Required action> State how many lines of the records contain the string "repassa", with case taken into account. Give only the number.
[[ Dataset records open ]]
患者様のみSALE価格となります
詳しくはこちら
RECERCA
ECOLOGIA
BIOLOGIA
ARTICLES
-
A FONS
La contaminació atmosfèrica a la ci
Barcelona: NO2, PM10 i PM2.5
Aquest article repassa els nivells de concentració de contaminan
[[ Dataset records closed ]]
Solution for this problem> 1